── PROVIDED INFORMATION

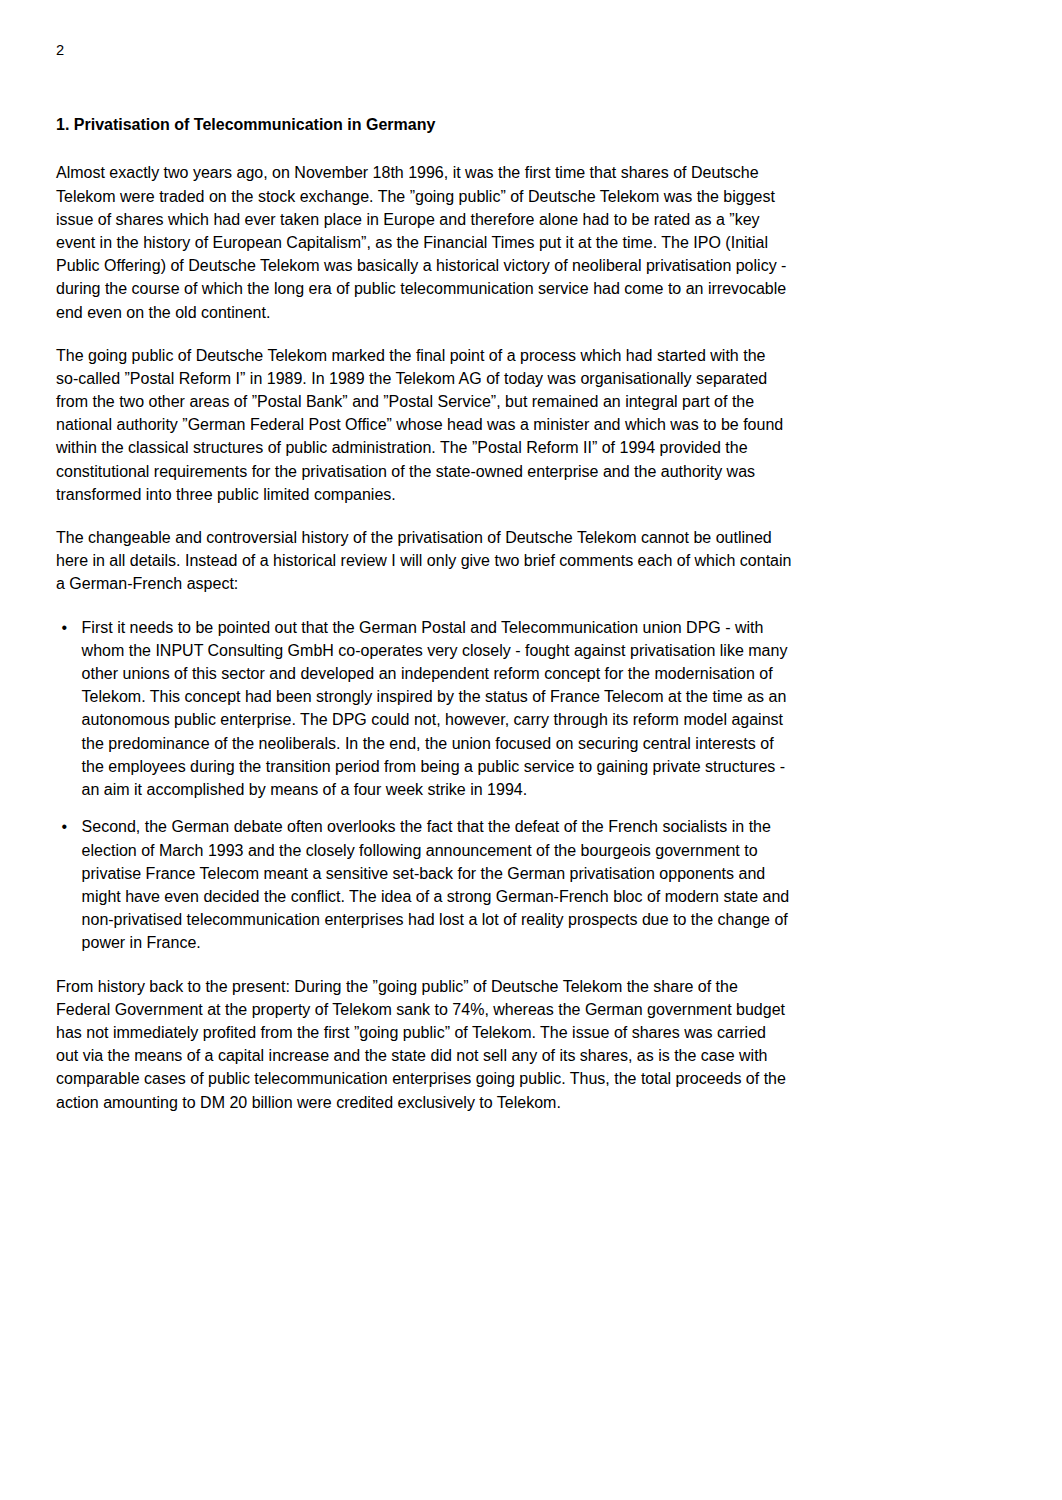2
1. Privatisation of Telecommunication in Germany
Almost exactly two years ago, on November 18th 1996, it was the first time that shares of Deutsche Telekom were traded on the stock exchange. The ”going public” of Deutsche Telekom was the biggest issue of shares which had ever taken place in Europe and therefore alone had to be rated as a ”key event in the history of European Capitalism”, as the Financial Times put it at the time. The IPO (Initial Public Offering) of Deutsche Telekom was basically a historical victory of neoliberal privatisation policy - during the course of which the long era of public telecommunication service had come to an irrevocable end even on the old continent.
The going public of Deutsche Telekom marked the final point of a process which had started with the so-called ”Postal Reform I” in 1989. In 1989 the Telekom AG of today was organisationally separated from the two other areas of ”Postal Bank” and ”Postal Service”, but remained an integral part of the national authority ”German Federal Post Office” whose head was a minister and which was to be found within the classical structures of public administration. The ”Postal Reform II” of 1994 provided the constitutional requirements for the privatisation of the state-owned enterprise and the authority was transformed into three public limited companies.
The changeable and controversial history of the privatisation of Deutsche Telekom cannot be outlined here in all details. Instead of a historical review I will only give two brief comments each of which contain a German-French aspect:
First it needs to be pointed out that the German Postal and Telecommunication union DPG - with whom the INPUT Consulting GmbH co-operates very closely - fought against privatisation like many other unions of this sector and developed an independent reform concept for the modernisation of Telekom. This concept had been strongly inspired by the status of France Telecom at the time as an autonomous public enterprise. The DPG could not, however, carry through its reform model against the predominance of the neoliberals. In the end, the union focused on securing central interests of the employees during the transition period from being a public service to gaining private structures - an aim it accomplished by means of a four week strike in 1994.
Second, the German debate often overlooks the fact that the defeat of the French socialists in the election of March 1993 and the closely following announcement of the bourgeois government to privatise France Telecom meant a sensitive set-back for the German privatisation opponents and might have even decided the conflict. The idea of a strong German-French bloc of modern state and non-privatised telecommunication enterprises had lost a lot of reality prospects due to the change of power in France.
From history back to the present: During the ”going public” of Deutsche Telekom the share of the Federal Government at the property of Telekom sank to 74%, whereas the German government budget has not immediately profited from the first ”going public” of Telekom. The issue of shares was carried out via the means of a capital increase and the state did not sell any of its shares, as is the case with comparable cases of public telecommunication enterprises going public. Thus, the total proceeds of the action amounting to DM 20 billion were credited exclusively to Telekom.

────

# EXERCISE BRIEF
In your copy, omit the pictures and restate every line of the data word for word.

# EXERCISE ANSWER
2
1. Privatisation of Telecommunication in Germany
Almost exactly two years ago, on November 18th 1996, it was the first time that shares of Deutsche Telekom were traded on the stock exchange. The ”going public” of Deutsche Telekom was the biggest issue of shares which had ever taken place in Europe and therefore alone had to be rated as a ”key event in the history of European Capitalism”, as the Financial Times put it at the time. The IPO (Initial Public Offering) of Deutsche Telekom was basically a historical victory of neoliberal privatisation policy - during the course of which the long era of public telecommunication service had come to an irrevocable end even on the old continent.
The going public of Deutsche Telekom marked the final point of a process which had started with the so-called ”Postal Reform I” in 1989. In 1989 the Telekom AG of today was organisationally separated from the two other areas of ”Postal Bank” and ”Postal Service”, but remained an integral part of the national authority ”German Federal Post Office” whose head was a minister and which was to be found within the classical structures of public administration. The ”Postal Reform II” of 1994 provided the constitutional requirements for the privatisation of the state-owned enterprise and the authority was transformed into three public limited companies.
The changeable and controversial history of the privatisation of Deutsche Telekom cannot be outlined here in all details. Instead of a historical review I will only give two brief comments each of which contain a German-French aspect:
First it needs to be pointed out that the German Postal and Telecommunication union DPG - with whom the INPUT Consulting GmbH co-operates very closely - fought against privatisation like many other unions of this sector and developed an independent reform concept for the modernisation of Telekom. This concept had been strongly inspired by the status of France Telecom at the time as an autonomous public enterprise. The DPG could not, however, carry through its reform model against the predominance of the neoliberals. In the end, the union focused on securing central interests of the employees during the transition period from being a public service to gaining private structures - an aim it accomplished by means of a four week strike in 1994.
Second, the German debate often overlooks the fact that the defeat of the French socialists in the election of March 1993 and the closely following announcement of the bourgeois government to privatise France Telecom meant a sensitive set-back for the German privatisation opponents and might have even decided the conflict. The idea of a strong German-French bloc of modern state and non-privatised telecommunication enterprises had lost a lot of reality prospects due to the change of power in France.
From history back to the present: During the ”going public” of Deutsche Telekom the share of the Federal Government at the property of Telekom sank to 74%, whereas the German government budget has not immediately profited from the first ”going public” of Telekom. The issue of shares was carried out via the means of a capital increase and the state did not sell any of its shares, as is the case with comparable cases of public telecommunication enterprises going public. Thus, the total proceeds of the action amounting to DM 20 billion were credited exclusively to Telekom.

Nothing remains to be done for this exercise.